Jim Tom Hedrick Made Sure His Moonshine Craft Survived Him — What Did He Do to Preserve the Tradition?
After Jim Tom: How a Moonshiners Legend Ensured His Craft Would Never Die

ROBBINSVILLE, North Carolina — Jim Tom Hedrick is gone, but his presence lingers in every copper coil, every sip of rye whiskey, and every story swapped around a flickering fire. The “Rye Daddy” who charmed millions on Discovery’s Moonshiners passed away on September 6, 2023, at age 82, yet his legacy refuses to fade. In life, Jim Tom understood something profound: True immortality isn’t in fame or fortune—it’s in passing the flame. And pass it he did, ensuring the ancient art of moonshining would endure long after his final encore.
Unlike many old-school shiners who guarded secrets fiercely, Jim Tom chose a different path in his later years. He became a teacher, a bridge between the shadowy outlaw world and the light of legitimacy. His partnership with Sugarlands Distilling Co. in Gatlinburg, Tennessee, wasn’t mere endorsement—it was collaboration born of respect and rigor. Jim Tom rolled up his sleeves, testing recipes, tweaking processes, and insisting on authenticity that honored Appalachian roots.
“Jim Tom’s approval meant everything,” recalled Ned Vickers, founder of Sugarlands. “He wouldn’t sign off on anything that didn’t taste right or feel true. Without his guidance, our products—especially the Jim Tom blends—simply wouldn’t carry the soul they do.” His influence helped transform underground lore into legal craftsmanship, proving moonshine could thrive above board without losing its edge.
Yet Jim Tom’s greatest gift was cultural preservation. He recognized moonshining as more than rebellion or revenue—it was heritage, a tapestry of survival woven through generations of mountain folk. Through Moonshiners, he reframed the craft for modern audiences: not as mere criminality, but as a defiant celebration of self-reliance, ingenuity, and storytelling. His rambling monologues weren’t scripted flair; they were living history, preserving dialects, anecdotes, and wisdom that might otherwise vanish.

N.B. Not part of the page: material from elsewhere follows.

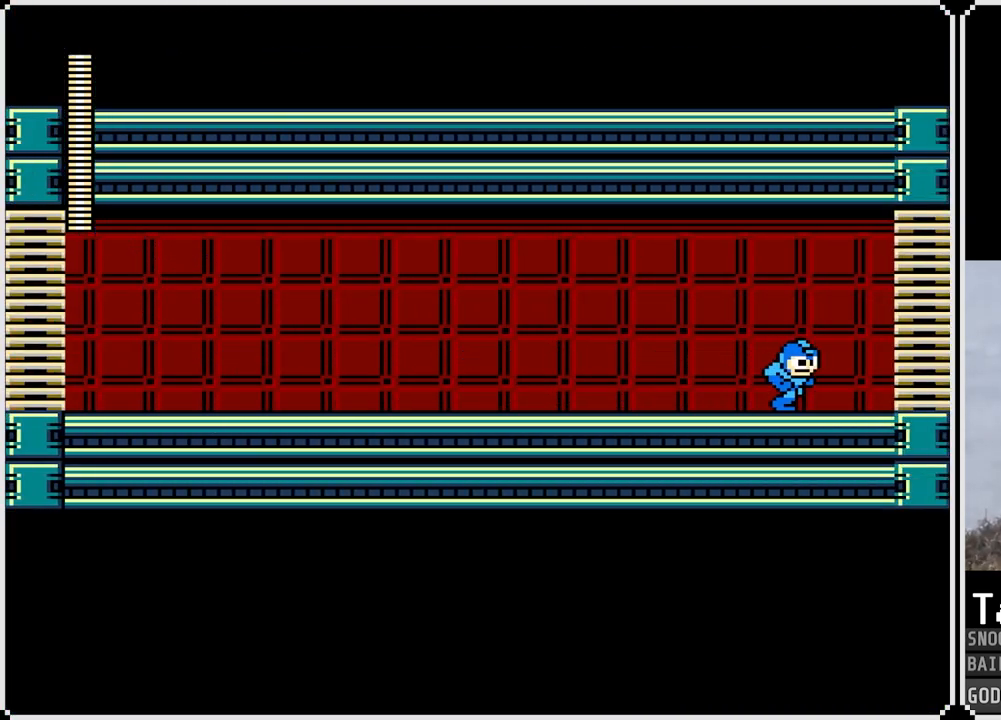
{"buttons": ["CROSS", "DPAD_RIGHT"], "left_stick": "center", "right_stick": "center", "events": [[50, "R1", "up"], [117, "L1", "down"], [250, "L1", "up"], [284, "CROSS", "down"]]}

Fans connected on a visceral level. Jim Tom didn’t feel like a television personality—he felt like a grandfather, an uncle, a neighbor spinning yarns on the porch. When news of his passing broke, social media became a digital wake. Thousands raised glasses of rye in tribute, sharing photos of toasts and memories. “He reminded me of my granddad—same twinkle, same wisdom,” one viewer posted. Another wrote: “Watching Jim Tom with my dad was our ritual. He didn’t feel like a TV star. He felt like family.”
That rare bond—authentic, unmanufactured—transcended the screen. In an era of polished influencers, Jim Tom was the real deal: a Christmas baby born in 1940, schooled by life rather than classrooms, master of trades that built stills as beautifully as they produced shine.
As Moonshiners marches into Season 15 and beyond, younger cast members chase high-tech innovations and dramatic busts. Storylines evolve with solar stills, cross-border rings, and generational clashes. But Jim Tom’s absence isn’t a void—it’s a foundation. His influence echoes in every recipe shared, every tradition upheld. Mark Ramsey and Digger Manes carry his mentorship forward; Tim Smith honors the old ways amid new risks. Even newcomers unknowingly stand on shoulders shaped by legends like him.
Sugarlands continues releasing Jim Tom-inspired spirits, with proceeds supporting causes close to his heart. Fans pilgrimage to Robbinsville, seeking traces of the man who made moonshine poetry. And in quiet moments—when a batch sings in the still or a story unfolds over a jar—the mountains themselves seem to whisper his name.
Jim Tom Hedrick ensured his craft would never die by doing what true guardians do: He taught. He shared. He lived with unapologetic pride. Not for glory, but because some flames are meant to spread.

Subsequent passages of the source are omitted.